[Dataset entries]
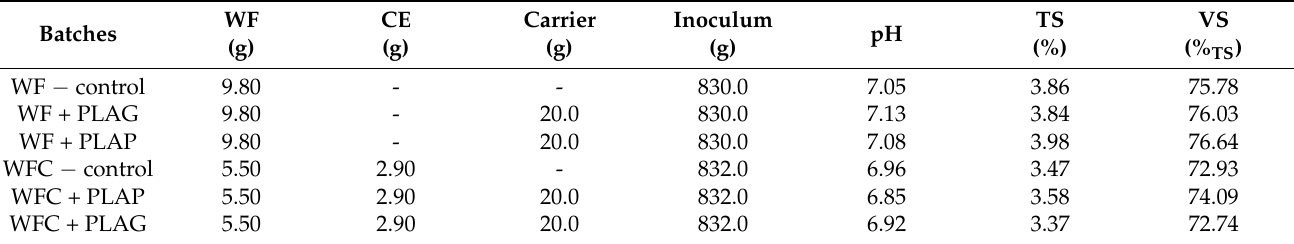
Table 2. Composition and selected properties of the substrate/inoculum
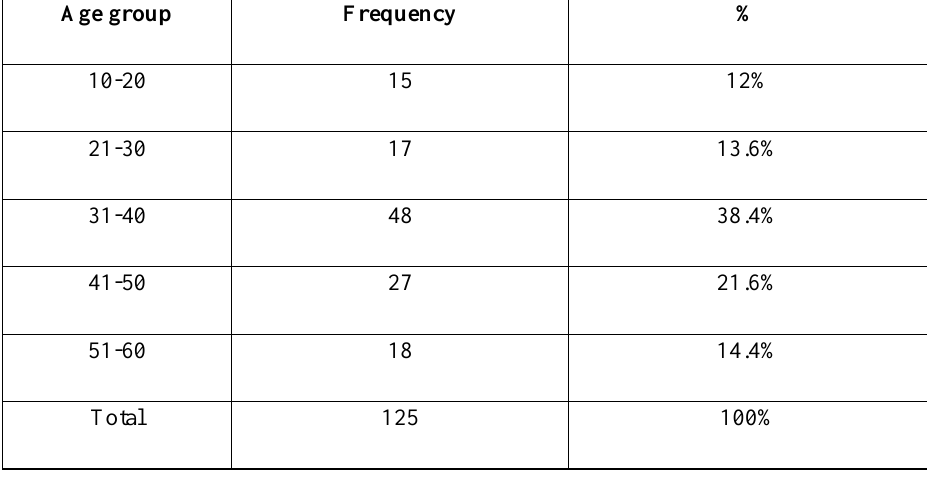
Table 1. Prevalence of Trichomonas vaginalis among Sudanese patients according to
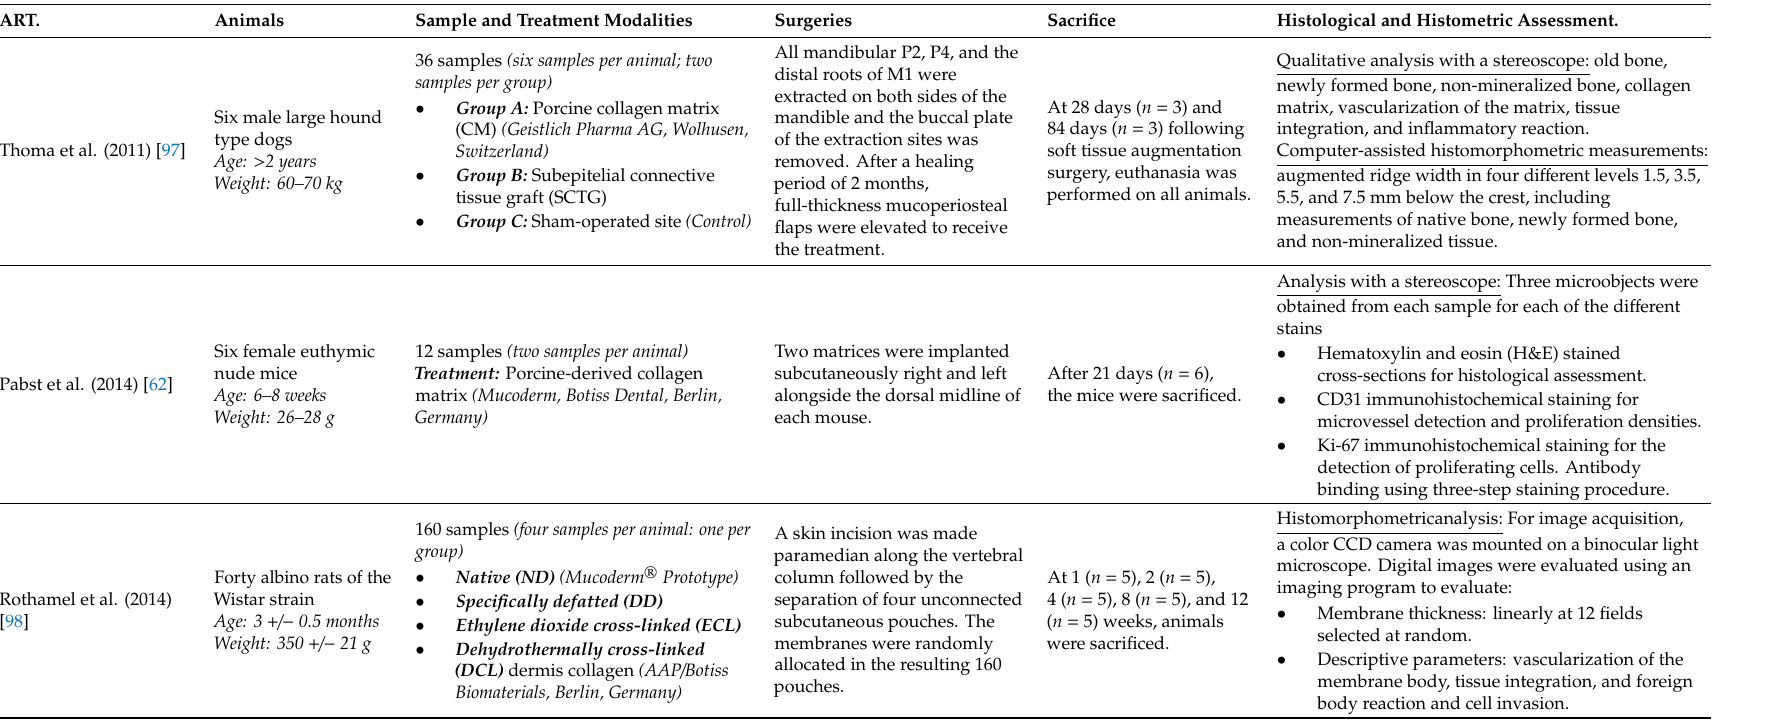
Table 1. Di ff erent animal models (dogs, mice, rats, or primates) can be submitted to soft tissue augmentation /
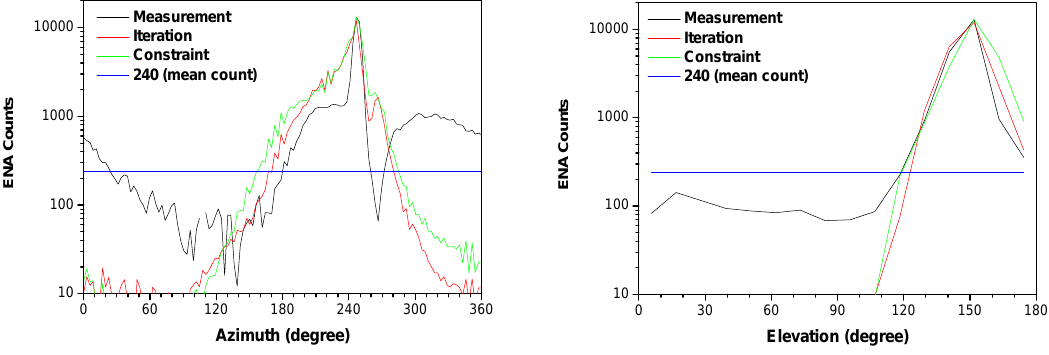
Fig. 12. Comparison of ENA-count distributions versus azimuth (left) and elevation (right) where: the black curves represent the measure- ments shown in Fig. 1 at the ENA intensity maximum; blue lines represent the mean ENA count in Fig. 1; red and green curves represent recovered images from inverted ion fluxes derived, respectively, by iteration (Fig. 11) and by linear constraint (Fig. 8). For further details see the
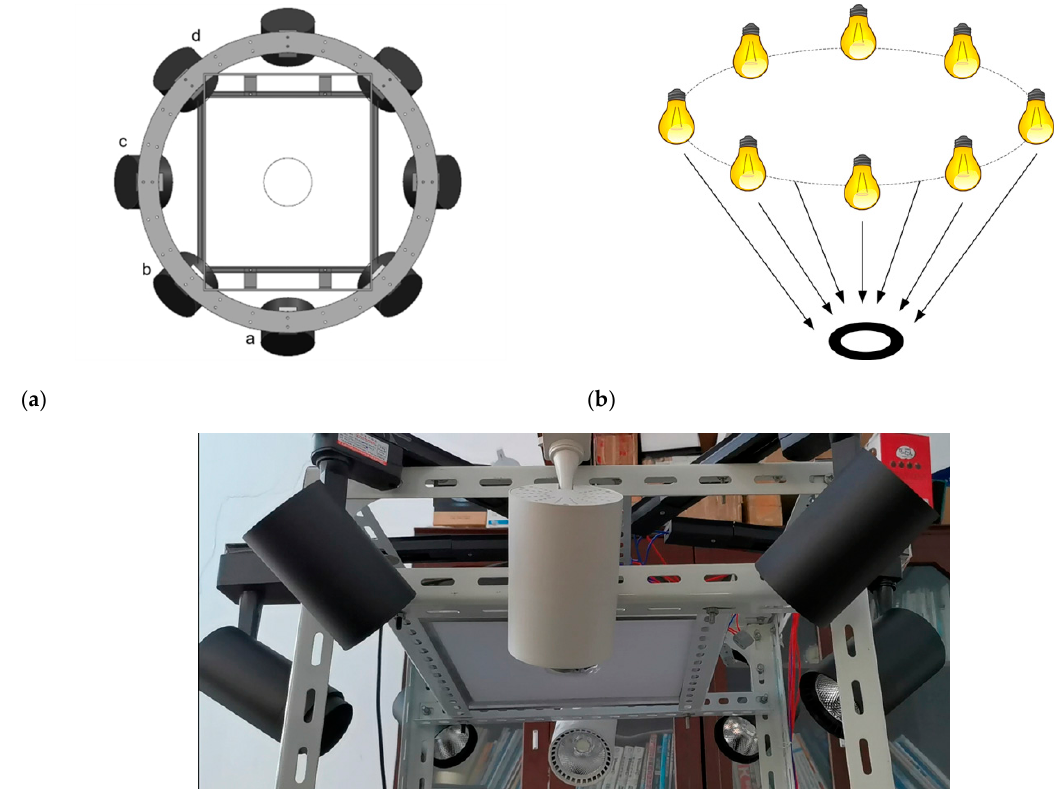
Figure 2. Imaging system. ( a ) The model of light source; ( b ) illumination schematic diagram; ( c ) light source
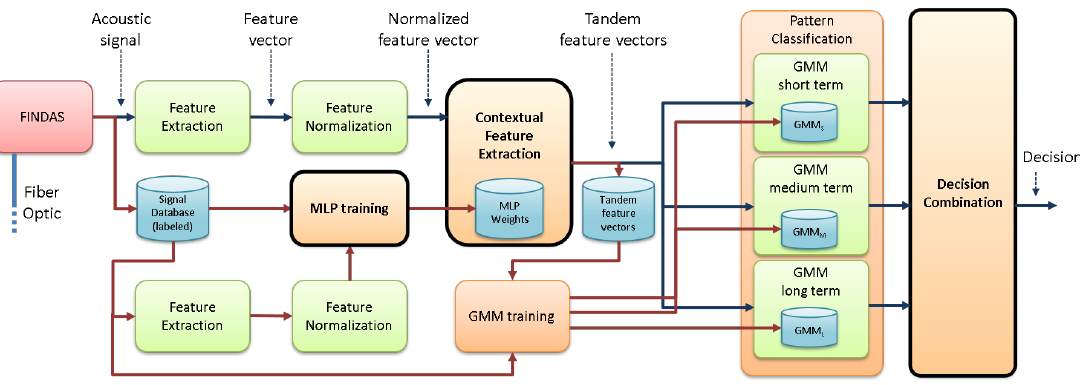
Figure 2. Novel pipeline integrity threat detection system architecture. Modules in bold typeface are the new ones with respect to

#### WORK ORDER
Although the records hold pictures, the copy must not; give again exactly the lines from the one with "Table 1. Prevalence" through the one with "Table 1. Di".

#### RESULT OF THIS EXERCISE
Table 1. Prevalence of Trichomonas vaginalis among Sudanese patients according to
Table 1. Di ff erent animal models (dogs, mice, rats, or primates) can be submitted to soft tissue augmentation /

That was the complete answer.